*** Records supplied ***

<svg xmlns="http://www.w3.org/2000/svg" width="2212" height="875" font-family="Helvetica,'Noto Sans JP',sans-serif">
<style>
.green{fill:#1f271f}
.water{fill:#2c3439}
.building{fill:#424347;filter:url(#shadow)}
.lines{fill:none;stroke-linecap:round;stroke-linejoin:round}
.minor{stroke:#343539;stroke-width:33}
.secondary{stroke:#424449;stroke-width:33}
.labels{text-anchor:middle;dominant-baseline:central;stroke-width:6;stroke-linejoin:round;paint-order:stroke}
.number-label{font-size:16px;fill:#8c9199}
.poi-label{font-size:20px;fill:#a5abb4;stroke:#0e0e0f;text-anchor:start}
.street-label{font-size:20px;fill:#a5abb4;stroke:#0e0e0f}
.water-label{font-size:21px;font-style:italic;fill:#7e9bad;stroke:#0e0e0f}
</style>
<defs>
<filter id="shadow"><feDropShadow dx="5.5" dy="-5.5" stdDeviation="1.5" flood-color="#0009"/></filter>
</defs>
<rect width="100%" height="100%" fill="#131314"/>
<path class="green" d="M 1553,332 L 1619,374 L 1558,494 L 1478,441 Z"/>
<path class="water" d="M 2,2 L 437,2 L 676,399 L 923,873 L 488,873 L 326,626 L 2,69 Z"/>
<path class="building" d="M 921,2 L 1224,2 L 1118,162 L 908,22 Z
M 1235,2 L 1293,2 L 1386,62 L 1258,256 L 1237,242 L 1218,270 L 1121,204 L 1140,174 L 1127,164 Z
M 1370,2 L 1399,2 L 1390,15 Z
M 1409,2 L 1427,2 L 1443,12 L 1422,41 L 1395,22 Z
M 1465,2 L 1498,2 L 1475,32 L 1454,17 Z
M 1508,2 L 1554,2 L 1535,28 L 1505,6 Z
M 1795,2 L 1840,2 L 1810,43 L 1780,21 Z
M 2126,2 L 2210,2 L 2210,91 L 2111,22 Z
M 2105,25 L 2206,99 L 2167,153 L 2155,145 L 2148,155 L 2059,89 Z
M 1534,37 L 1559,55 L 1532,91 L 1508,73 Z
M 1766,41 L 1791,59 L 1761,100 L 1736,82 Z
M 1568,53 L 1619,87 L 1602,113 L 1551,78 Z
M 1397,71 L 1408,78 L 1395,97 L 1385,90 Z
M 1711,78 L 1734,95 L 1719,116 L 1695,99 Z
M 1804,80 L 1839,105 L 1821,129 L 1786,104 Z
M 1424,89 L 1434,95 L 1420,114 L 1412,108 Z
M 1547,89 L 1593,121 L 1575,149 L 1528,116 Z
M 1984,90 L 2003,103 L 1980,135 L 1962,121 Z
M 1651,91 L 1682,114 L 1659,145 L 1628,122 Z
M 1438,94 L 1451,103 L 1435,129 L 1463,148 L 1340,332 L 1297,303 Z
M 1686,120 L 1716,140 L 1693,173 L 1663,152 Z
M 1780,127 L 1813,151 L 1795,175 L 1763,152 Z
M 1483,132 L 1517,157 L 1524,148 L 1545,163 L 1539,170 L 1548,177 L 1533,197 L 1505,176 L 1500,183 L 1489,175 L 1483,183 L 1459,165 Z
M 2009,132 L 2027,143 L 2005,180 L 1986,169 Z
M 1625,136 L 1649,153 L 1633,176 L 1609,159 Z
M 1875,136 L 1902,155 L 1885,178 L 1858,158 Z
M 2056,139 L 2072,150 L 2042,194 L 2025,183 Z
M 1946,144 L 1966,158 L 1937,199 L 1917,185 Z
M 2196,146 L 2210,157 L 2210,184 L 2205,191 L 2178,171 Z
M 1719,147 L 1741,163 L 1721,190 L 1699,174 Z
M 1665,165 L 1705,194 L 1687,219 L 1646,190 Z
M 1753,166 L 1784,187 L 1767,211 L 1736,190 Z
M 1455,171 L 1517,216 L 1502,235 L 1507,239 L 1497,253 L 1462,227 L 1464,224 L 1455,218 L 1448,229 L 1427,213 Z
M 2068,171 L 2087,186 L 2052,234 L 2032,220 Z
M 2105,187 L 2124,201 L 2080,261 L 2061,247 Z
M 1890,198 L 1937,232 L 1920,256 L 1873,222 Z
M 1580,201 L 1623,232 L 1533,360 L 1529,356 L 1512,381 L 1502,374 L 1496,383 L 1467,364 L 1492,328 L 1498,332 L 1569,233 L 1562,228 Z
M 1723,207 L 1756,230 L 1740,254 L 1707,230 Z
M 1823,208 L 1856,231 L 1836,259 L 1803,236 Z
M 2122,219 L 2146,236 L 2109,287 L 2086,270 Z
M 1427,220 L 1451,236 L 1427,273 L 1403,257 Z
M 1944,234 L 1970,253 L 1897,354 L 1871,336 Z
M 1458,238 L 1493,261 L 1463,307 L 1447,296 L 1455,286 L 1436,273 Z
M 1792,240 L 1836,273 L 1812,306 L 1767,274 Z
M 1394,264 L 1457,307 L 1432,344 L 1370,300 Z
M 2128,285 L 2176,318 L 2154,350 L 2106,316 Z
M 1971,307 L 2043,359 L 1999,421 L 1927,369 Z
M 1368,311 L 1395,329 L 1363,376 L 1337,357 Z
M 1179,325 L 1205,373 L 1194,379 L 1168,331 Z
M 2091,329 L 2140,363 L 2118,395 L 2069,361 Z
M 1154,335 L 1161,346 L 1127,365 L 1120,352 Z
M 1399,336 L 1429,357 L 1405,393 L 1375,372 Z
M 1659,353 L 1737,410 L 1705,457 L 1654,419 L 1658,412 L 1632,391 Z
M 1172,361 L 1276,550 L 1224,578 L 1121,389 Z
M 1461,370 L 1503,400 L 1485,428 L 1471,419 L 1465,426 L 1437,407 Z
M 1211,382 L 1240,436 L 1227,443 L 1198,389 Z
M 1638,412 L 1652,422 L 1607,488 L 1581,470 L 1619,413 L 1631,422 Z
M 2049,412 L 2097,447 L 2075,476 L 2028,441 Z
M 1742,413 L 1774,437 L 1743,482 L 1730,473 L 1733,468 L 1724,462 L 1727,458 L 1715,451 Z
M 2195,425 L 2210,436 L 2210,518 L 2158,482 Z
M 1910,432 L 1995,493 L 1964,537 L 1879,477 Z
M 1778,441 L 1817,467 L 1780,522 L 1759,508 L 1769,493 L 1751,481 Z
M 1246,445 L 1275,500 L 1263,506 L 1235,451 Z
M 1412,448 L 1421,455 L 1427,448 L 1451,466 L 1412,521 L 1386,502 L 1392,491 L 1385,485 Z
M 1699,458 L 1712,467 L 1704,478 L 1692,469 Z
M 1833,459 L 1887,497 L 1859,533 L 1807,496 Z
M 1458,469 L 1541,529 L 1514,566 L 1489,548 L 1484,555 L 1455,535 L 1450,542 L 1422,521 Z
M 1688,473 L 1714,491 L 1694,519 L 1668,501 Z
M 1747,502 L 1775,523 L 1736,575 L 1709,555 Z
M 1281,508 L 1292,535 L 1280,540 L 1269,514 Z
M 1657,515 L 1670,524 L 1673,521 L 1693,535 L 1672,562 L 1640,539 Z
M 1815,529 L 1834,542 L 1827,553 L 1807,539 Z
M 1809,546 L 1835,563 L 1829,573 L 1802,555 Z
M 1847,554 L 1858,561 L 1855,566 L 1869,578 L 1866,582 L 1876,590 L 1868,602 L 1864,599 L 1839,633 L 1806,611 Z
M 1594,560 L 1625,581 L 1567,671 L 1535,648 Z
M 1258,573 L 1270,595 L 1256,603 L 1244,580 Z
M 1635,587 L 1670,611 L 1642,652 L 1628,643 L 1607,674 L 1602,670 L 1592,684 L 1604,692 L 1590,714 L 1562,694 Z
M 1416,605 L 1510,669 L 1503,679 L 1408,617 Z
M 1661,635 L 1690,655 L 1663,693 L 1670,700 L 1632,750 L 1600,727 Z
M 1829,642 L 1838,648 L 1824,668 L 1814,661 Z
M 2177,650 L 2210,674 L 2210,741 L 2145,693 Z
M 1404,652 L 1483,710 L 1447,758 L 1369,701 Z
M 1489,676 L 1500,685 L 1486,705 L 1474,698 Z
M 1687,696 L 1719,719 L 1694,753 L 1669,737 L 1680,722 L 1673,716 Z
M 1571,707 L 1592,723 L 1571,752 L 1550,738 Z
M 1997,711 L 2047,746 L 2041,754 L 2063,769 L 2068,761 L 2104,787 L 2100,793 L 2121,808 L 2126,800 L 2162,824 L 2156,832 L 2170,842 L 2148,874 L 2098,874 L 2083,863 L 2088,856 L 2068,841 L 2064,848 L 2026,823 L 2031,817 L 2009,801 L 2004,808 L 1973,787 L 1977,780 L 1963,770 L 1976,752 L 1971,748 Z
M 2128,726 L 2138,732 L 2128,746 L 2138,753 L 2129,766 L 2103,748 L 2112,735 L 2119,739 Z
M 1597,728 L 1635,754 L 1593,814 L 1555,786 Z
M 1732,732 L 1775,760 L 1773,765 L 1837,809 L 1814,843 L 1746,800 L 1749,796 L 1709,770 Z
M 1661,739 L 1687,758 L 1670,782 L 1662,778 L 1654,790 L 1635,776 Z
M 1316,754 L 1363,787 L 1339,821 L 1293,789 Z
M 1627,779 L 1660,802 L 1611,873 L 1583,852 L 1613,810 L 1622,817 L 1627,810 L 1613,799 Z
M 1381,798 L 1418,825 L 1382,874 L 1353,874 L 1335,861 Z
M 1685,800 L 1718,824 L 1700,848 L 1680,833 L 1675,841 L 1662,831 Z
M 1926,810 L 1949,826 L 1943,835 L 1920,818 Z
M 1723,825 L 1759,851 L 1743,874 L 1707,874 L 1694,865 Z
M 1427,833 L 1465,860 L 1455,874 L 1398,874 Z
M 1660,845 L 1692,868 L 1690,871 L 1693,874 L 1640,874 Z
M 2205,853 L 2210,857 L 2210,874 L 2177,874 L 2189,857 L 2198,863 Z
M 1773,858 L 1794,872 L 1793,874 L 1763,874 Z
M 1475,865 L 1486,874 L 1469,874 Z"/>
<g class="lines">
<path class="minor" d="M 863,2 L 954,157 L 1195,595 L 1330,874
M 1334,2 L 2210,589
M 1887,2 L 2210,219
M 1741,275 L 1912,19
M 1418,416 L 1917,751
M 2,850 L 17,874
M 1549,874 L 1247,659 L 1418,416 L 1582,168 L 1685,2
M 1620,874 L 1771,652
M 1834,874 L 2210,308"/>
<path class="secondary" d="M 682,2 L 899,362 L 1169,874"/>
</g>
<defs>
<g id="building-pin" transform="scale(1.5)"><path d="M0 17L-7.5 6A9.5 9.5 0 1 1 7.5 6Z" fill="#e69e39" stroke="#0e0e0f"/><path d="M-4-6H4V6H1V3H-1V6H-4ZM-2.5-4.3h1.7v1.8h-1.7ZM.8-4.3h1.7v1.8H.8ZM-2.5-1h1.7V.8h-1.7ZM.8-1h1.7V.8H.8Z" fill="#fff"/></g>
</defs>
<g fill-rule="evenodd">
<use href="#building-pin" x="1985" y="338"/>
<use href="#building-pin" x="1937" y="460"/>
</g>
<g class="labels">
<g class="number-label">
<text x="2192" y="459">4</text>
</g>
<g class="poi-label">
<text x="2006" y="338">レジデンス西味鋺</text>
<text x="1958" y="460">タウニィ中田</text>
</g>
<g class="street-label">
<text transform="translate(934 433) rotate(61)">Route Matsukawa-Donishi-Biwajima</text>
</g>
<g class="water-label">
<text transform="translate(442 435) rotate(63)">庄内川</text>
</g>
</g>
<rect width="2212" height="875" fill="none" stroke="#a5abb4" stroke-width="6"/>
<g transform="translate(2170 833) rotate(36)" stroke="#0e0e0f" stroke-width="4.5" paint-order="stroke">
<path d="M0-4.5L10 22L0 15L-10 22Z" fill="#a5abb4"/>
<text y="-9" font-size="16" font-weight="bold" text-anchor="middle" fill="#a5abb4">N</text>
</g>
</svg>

***

Of the lines above, retype only those from the line containing "M 1281,508 L 1292,535 L 1280,540 L 1269,514 Z" through the line containing "M 2,850 L 17,874", including both, exactly.

M 1281,508 L 1292,535 L 1280,540 L 1269,514 Z
M 1657,515 L 1670,524 L 1673,521 L 1693,535 L 1672,562 L 1640,539 Z
M 1815,529 L 1834,542 L 1827,553 L 1807,539 Z
M 1809,546 L 1835,563 L 1829,573 L 1802,555 Z
M 1847,554 L 1858,561 L 1855,566 L 1869,578 L 1866,582 L 1876,590 L 1868,602 L 1864,599 L 1839,633 L 1806,611 Z
M 1594,560 L 1625,581 L 1567,671 L 1535,648 Z
M 1258,573 L 1270,595 L 1256,603 L 1244,580 Z
M 1635,587 L 1670,611 L 1642,652 L 1628,643 L 1607,674 L 1602,670 L 1592,684 L 1604,692 L 1590,714 L 1562,694 Z
M 1416,605 L 1510,669 L 1503,679 L 1408,617 Z
M 1661,635 L 1690,655 L 1663,693 L 1670,700 L 1632,750 L 1600,727 Z
M 1829,642 L 1838,648 L 1824,668 L 1814,661 Z
M 2177,650 L 2210,674 L 2210,741 L 2145,693 Z
M 1404,652 L 1483,710 L 1447,758 L 1369,701 Z
M 1489,676 L 1500,685 L 1486,705 L 1474,698 Z
M 1687,696 L 1719,719 L 1694,753 L 1669,737 L 1680,722 L 1673,716 Z
M 1571,707 L 1592,723 L 1571,752 L 1550,738 Z
M 1997,711 L 2047,746 L 2041,754 L 2063,769 L 2068,761 L 2104,787 L 2100,793 L 2121,808 L 2126,800 L 2162,824 L 2156,832 L 2170,842 L 2148,874 L 2098,874 L 2083,863 L 2088,856 L 2068,841 L 2064,848 L 2026,823 L 2031,817 L 2009,801 L 2004,808 L 1973,787 L 1977,780 L 1963,770 L 1976,752 L 1971,748 Z
M 2128,726 L 2138,732 L 2128,746 L 2138,753 L 2129,766 L 2103,748 L 2112,735 L 2119,739 Z
M 1597,728 L 1635,754 L 1593,814 L 1555,786 Z
M 1732,732 L 1775,760 L 1773,765 L 1837,809 L 1814,843 L 1746,800 L 1749,796 L 1709,770 Z
M 1661,739 L 1687,758 L 1670,782 L 1662,778 L 1654,790 L 1635,776 Z
M 1316,754 L 1363,787 L 1339,821 L 1293,789 Z
M 1627,779 L 1660,802 L 1611,873 L 1583,852 L 1613,810 L 1622,817 L 1627,810 L 1613,799 Z
M 1381,798 L 1418,825 L 1382,874 L 1353,874 L 1335,861 Z
M 1685,800 L 1718,824 L 1700,848 L 1680,833 L 1675,841 L 1662,831 Z
M 1926,810 L 1949,826 L 1943,835 L 1920,818 Z
M 1723,825 L 1759,851 L 1743,874 L 1707,874 L 1694,865 Z
M 1427,833 L 1465,860 L 1455,874 L 1398,874 Z
M 1660,845 L 1692,868 L 1690,871 L 1693,874 L 1640,874 Z
M 2205,853 L 2210,857 L 2210,874 L 2177,874 L 2189,857 L 2198,863 Z
M 1773,858 L 1794,872 L 1793,874 L 1763,874 Z
M 1475,865 L 1486,874 L 1469,874 Z"/>
<g class="lines">
<path class="minor" d="M 863,2 L 954,157 L 1195,595 L 1330,874
M 1334,2 L 2210,589
M 1887,2 L 2210,219
M 1741,275 L 1912,19
M 1418,416 L 1917,751
M 2,850 L 17,874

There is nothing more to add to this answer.